Insurers require supporting clinical documentation to validate billing. Discharge summaries, surgical reports, diagnostic results, and clinical evolution notes must accompany or be linked to the claim. When documentation is incomplete, missing, or formatted incorrectly for the insurer's requirements, the claim fails validation — even if the clinical care was appropriate and the billing accurate.

5. Contractual Rule Violations

Each insurer contract defines specific billing rules: eligible service lines, covered amounts, applicable procedure codes, and acceptable submission windows. A claim submitted outside the contractual window — even by one day — may be automatically denied. A procedure billed at a rate above the contracted ceiling will be partially or fully rejected. Contract management in multi-payer environments is extraordinarily complex without systematic tooling.

Why the System Produces Chronic Rejections

The root cause is not careless billing teams. It is a system that is structurally misaligned:

Clinical systems and billing systems are disconnected. The EHR captures clinical reality. The billing system captures financial claims. When they do not communicate in real time, errors multiply at the point of translation.

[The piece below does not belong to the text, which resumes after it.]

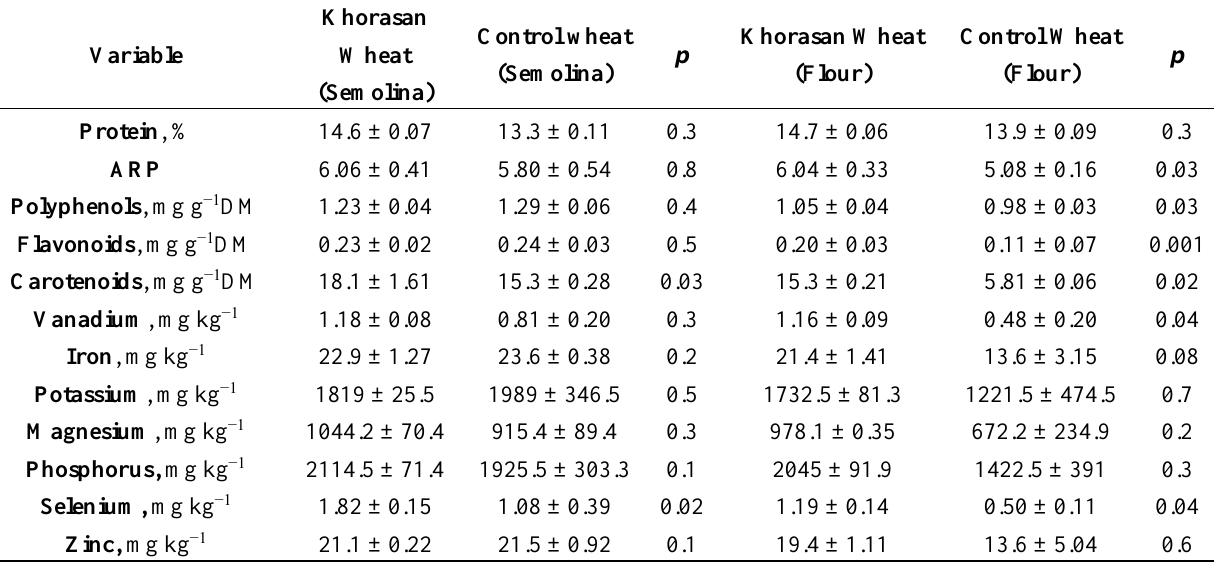
Table 1. Composition of khorasan wheat and control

Insurer rules are not embedded in submission workflows. Billing teams must know — and remember — the specific requirements of dozens of different payer contracts. Without systematic rules enforcement at the point of submission, errors are inevitable.

There is no pre-submission validation. In most Latin American provider workflows, claims are validated only after the insurer receives them. By that point, the error has already caused a delay of days or weeks.

The Financial and Operational Cost

A 30% first-pass rejection rate does not mean 30% of revenue is lost — but it does mean significant financial drag. Rework costs are real: staff time spent investigating, correcting, and resubmitting denials adds administrative cost to every rejected claim. Industry benchmarks suggest the cost of reworking a single denied claim ranges from USD 25 to USD 118 depending on complexity.

More critically, rework extends the payment cycle. A claim rejected on first submission and resubmitted 30 days later restarts the payment clock. In a market where payment cycles already run 90 to 180 days, this can push collections past the 6-month mark.

And some claims are never reworked. Due to limited staff capacity, time constraints, and the complexity of some denial reasons, a portion of rejected claims are simply written off — representing pure revenue loss.

What Modern Revenue Cycle Infrastructure Changes

The answer lies in shifting validation from post-submission to pre-submission — and from reactive to systemic. Modern revenue cycle infrastructure embeds payer-specific rules into the submission workflow so that claims are validated against known rejection criteria before they leave the hospital's system.

It also means connecting clinical documentation directly to billing, so that missing attachments and documentation gaps are flagged before submission rather than discovered through a denial notice weeks later.

When claims validation becomes a systematic, automated pre-submission step rather than an after-the-fact manual correction process, first-pass acceptance rates can improve dramatically — reducing rework costs, compressing payment cycles, and recovering revenue that today simply leaks out of the system.